Pippa Bennett-Warner, who plays Chloe's best friend, Livia, and Brandon Micheal Hall, who plays Becky's love interest, Josh, talked to UPI in a separate joint Zoom interview about how Becky wreaks havoc in their characters' lives.

Hall said Josh doesn't expect to be as captivated emotionally by the duplicitous woman as he is, while Bennett-Warner noted Becky turns Livia's life "completely upside-down."

"She brings things to her attention that Livia wishes would remain under a rock somewhere at the bottom of the ocean," Bennett-Warner teased.

Although mainly created to entertain, Chloe delivers a clear message about how many people assume they know what others' lives are like based on how they look online.

"The show is really just fantastic at depicting social media and our relationship with it and the dangers that lie there," Doherty said.

"I really pray that people can watch this show and maybe reassess their relationships with social media. I don't think it needs to be so swallowing. It doesn't need to consume us in the way that it does."

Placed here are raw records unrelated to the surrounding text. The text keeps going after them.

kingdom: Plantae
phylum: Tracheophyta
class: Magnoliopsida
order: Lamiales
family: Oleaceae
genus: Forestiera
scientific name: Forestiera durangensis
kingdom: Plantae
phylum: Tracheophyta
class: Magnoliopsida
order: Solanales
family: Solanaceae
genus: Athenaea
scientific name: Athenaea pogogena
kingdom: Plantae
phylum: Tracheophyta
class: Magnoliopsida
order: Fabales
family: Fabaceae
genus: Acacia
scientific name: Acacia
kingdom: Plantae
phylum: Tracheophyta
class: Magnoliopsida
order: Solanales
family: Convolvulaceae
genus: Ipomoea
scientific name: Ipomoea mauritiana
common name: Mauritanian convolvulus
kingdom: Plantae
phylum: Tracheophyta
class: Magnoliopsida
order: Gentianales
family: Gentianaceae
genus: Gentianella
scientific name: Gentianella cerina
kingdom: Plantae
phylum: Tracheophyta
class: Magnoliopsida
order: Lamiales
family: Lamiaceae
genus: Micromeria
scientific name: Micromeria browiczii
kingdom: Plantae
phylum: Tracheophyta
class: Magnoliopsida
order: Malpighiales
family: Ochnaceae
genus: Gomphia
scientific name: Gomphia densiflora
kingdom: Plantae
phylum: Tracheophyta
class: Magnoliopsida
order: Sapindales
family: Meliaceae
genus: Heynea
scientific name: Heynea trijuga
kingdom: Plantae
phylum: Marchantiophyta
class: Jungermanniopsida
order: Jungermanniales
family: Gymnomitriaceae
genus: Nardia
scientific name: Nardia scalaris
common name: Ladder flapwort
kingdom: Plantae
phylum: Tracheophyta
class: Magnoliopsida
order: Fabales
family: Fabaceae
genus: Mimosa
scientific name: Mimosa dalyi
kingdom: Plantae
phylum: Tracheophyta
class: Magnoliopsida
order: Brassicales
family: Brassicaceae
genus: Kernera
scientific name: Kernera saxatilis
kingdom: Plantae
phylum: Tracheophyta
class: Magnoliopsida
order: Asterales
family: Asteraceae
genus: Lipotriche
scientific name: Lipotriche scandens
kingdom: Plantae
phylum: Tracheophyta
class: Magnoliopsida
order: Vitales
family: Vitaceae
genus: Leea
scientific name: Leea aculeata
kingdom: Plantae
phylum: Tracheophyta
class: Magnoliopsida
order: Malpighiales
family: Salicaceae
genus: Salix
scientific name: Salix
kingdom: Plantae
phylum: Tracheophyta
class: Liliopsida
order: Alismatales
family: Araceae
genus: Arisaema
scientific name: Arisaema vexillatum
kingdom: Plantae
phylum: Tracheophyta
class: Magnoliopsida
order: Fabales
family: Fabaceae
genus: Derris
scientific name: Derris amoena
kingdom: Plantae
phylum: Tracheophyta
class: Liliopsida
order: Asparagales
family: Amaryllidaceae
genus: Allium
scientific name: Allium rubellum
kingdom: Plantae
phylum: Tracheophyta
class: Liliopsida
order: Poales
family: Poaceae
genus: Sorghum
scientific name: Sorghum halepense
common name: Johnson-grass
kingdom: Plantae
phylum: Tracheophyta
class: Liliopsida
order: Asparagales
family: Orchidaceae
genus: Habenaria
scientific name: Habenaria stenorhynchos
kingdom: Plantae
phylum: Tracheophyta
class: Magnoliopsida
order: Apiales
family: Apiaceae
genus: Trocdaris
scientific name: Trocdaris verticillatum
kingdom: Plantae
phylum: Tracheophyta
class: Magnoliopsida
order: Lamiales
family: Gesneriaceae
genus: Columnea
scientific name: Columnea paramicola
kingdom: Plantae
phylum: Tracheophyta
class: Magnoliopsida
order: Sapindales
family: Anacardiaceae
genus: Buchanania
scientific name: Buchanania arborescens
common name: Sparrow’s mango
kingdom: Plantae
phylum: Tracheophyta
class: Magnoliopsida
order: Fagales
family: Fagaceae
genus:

Doherty said she likes being part of a fun project that also holds up a mirror to society as it is now.

"All I want to do is ask questions. I think that's what it is to be a human being," she said.

"Social media -- there's no escaping it and it is such a big part of our lives. Why not be a part of something that brings up really uncomfortable questions [about it]?" she added. "When we get uncomfortable, good stuff happens."

Bennet-Warner agreed that the show does a great job exploring what people share online and how they perceive others.

"Yes, you can be putting up all of these things, but your life could be normal or a mess or complicated, but you choose to put this veneer -- this slice of your life in the public space. It shows the ability to control your narrative, but also the darker and vulnerable side to that."

Hall said Josh is the "voice of reason" on the show, and Bennett-Warner called Livia the "queen bee of Bristol."

"She's running Bristol in a way and loving life. She has a great life," Bennett-Warner said.

"I wanted to play her because I felt like I hadn't really tapped into or seen this kind of character before on TV, especially played by a Black actress, so I was very keen to do it because of those reasons, and also because of Alice [Seabright's] writing. I really love the world she created."